Le parole semplici rivolte anche agli adulti

ITALIA. Nello stadio Olimpico di Roma riempito da oltre 100mila bambini, sacerdoti ed educatori di 101 nazionalità diverse, Papa Francesco, «nonno del mondo», come lo definisce il «nonno d’Italia» Lino Banfi, risponde alla domanda di uno di loro su come si fa la pace.

«Perdonando e chiedendo scusa», risponde. Poi alla successiva richiesta, su come ci si deve comportare perché il mondo sia migliore aggiunge: «Non bisogna litigare, ma parlarsi amabilmente, giocare insieme, aiutare gli altri. Facendo queste cose il mondo sarà migliore». Le ragioni per cui il Pontefice ha fortemente voluto questa Giornata Mondiale dei Bambini passa dal potere salvifico dei «parvulos», che è alla base del Vangelo: «Se non diventerete come fanciulli non entrerete nel Regno». Prima del cristianesimo i bambini - soprattutto quelli poveri - erano poco più che schiavi, senza alcuna protezione, è stato il Vangelo a rimetterli al centro ridando loro dignità e invitando - anzi obbligando - gli adulti a comportarsi come loro, ovvero a manifestare la loro innocenza rivoluzionaria, il loro linguaggio semplice e diretto, privo di ogni ambiguità, il loro spirito ancora immune da ogni peccato, in un mondo dove - allora come oggi - dominano il potere e l’ipocrisia.

Non sorprende che nello stadio variopinto, affollato e agitato gioiosamente come un’onda d’amore la parola che più rimbombava in mezzo ai canti e agli slogan fosse la parola pace. L’incontro di ieri ha rivelato anche il grande amore paterno di Francesco per la fanciullezza, la sua immediata sintonia di educatore e catechista, la sua infinita tenerezza già dimostrata tante volte nel corso delle udienze. «Dovremmo fare pace. E come si fa la pace? Perdonando e chiedendo scusa. Vi farò vedere un gesto di pace, guardate bene» e stringe la mano al bambino chiedendo che ciascuno faccia lo stesso con chi gli è accanto.

Ed è come se in un mondo in cui predomina l’orrore della guerra, sordo alle istanze di dialogo e di non belligeranza, debole e refrattario alle iniziative diplomatiche, Francesco facesse ricorso all’ultima risorsa per dimostrare tutta l’assurdità dei conflitti che stanno martoriando tanta gente: i bambini.
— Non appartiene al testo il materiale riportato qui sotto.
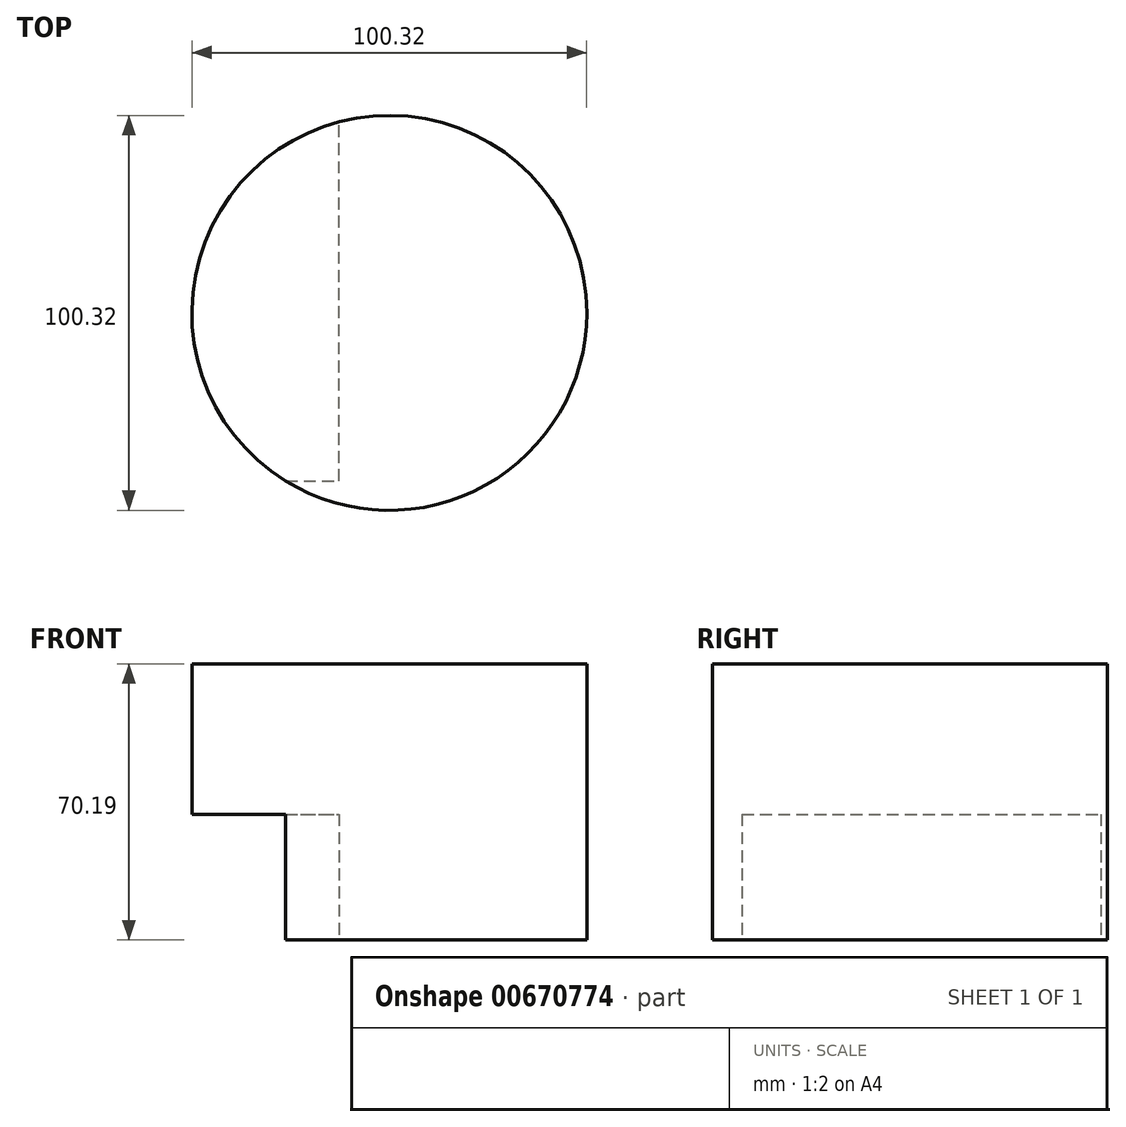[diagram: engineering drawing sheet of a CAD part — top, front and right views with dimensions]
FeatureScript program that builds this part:
annotation { "Feature Type Name" : "Feature", "Feature Type Description" : "" }
export const myFeature = defineFeature(function(context is Context, id is Id, definition is map)
    precondition{}
    {
        {
            var Q0;
            Q0=qCreatedBy(makeId("Top.planeOp"),FACE);
            var sketch = newSketch(context, id + "F0", { "sketchPlane" : qUnion([Q0])});
            skCircle(sketch, "E0", {"center": v(0, 0) * mm, "radius": 50.16 * mm});
            skSolve(sketch);
        }
        {
            var Q0;
            Q0 = qSketchRegion(id + "F0", true);
            extrude(context, id + "F1", {"entities" : qUnion([Q0]), "depth" : 70.19 * mm, "offsetDistance" : 25.4 * mm});
        }
        {
            var Q0;
            Q0=makeQuery(id+"F1.opExtrude","CAP_FACE",FACE,{"disambiguationData":[OSD([sQuery(id+"F0.wireOp",EDGE,"E0")])],"isStart":false});
            var sketch = newSketch(context, id + "F2", { "sketchPlane" : qUnion([Q0])});
            skSolve(sketch);
        }
        {
            var Q0;
            Q0=makeQuery(id+"F1.opExtrude","CAP_FACE",FACE,{"disambiguationData":[OSD([sQuery(id+"F0.wireOp",EDGE,"E0")])],"isStart":true});
            var sketch = newSketch(context, id + "F3", { "sketchPlane" : qUnion([Q0])});
            skLineSegment(sketch, "E1.bottom", {"start": v(-89.45, 42.72) * mm, "end": v(-12.78, 42.72) * mm});
            skLineSegment(sketch, "E1.top", {"start": v(-89.45, -48.5) * mm, "end": v(-12.78, -48.5) * mm});
            skLineSegment(sketch, "E1.left", {"start": v(-89.45, 42.72) * mm, "end": v(-89.45, -48.5) * mm});
            skLineSegment(sketch, "E1.right", {"start": v(-12.78, 42.72) * mm, "end": v(-12.78, -48.5) * mm});
            skSolve(sketch);
        }
        {
            var Q0;
            Q0 = qSketchRegion(id + "F3", true);
            extrude(context, id + "F4", {"entities" : qUnion([Q0]), "operationType" : NewBodyOperationType.REMOVE, "oppositeDirection" : true, "depth" : 31.97 * mm, "offsetDistance" : 25.4 * mm});
        }
    });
I bambini capaci di dire con il loro candore quanto il mondo stia precipitando in un abisso. Unici depositari di un futuro «pulito», ancora capaci di rispondere alle esigenze di salvaguardia del Creato e di dialogo tra i popoli. C’erano rappresentanti dell’Ucraina e della Russia, ieri, allo stadio Olimpico, e anche di Israele e della Palestina, persino minori riusciti rocambolescamente a sfuggire all’inferno di Gaza, dove sono morti tanti piccoli insieme con le loro mamme. La Giornata Mondiale dei Bambini pareva una piccola Onu tesa a manifestare tra canti, giochi danze e bandiere una autentica fratellanza tra i popoli.

Con questa Giornata, che proseguirà oggi, il Papa lascia a questi fanciulli il compito di portare avanti quella missione che i grandi non sono riusciti ad assolvere, quel «cielo e terra nuova» di cui si parla nell’Apocalisse. Lo fa con un linguaggio semplice e diretto, come una preghiera, affidando a questi pargoli ciò che non sono capaci di fare i loro genitori. Parlava ai fanciulli Francesco, ai nostri figli, ma oltre ai fanciulli parlava a noi adulti, alla nostra insensatezza, alla nostra incapacità di fermarci di fronte alla brutalità della violenza, di ascoltare l’odio e il rancore anziché coltivare la virtù evangelica del perdono. Ci invitava a fermarci, a coltivare la pace fin da domani, nella nostra quotidianità, al lavoro, in famiglia, con gli amici, nelle nostre scelte civili e sociali . «Siamo noi il futuro e la speranza, siamo noi il segno dell’amore…», cantavano i nipotini di Francesco saltellando tra gli spalti. Senza retorica, ma con quell’innocenza disarmante tipica di chi ha gli anni in tasca e che può sperare in un futuro migliore.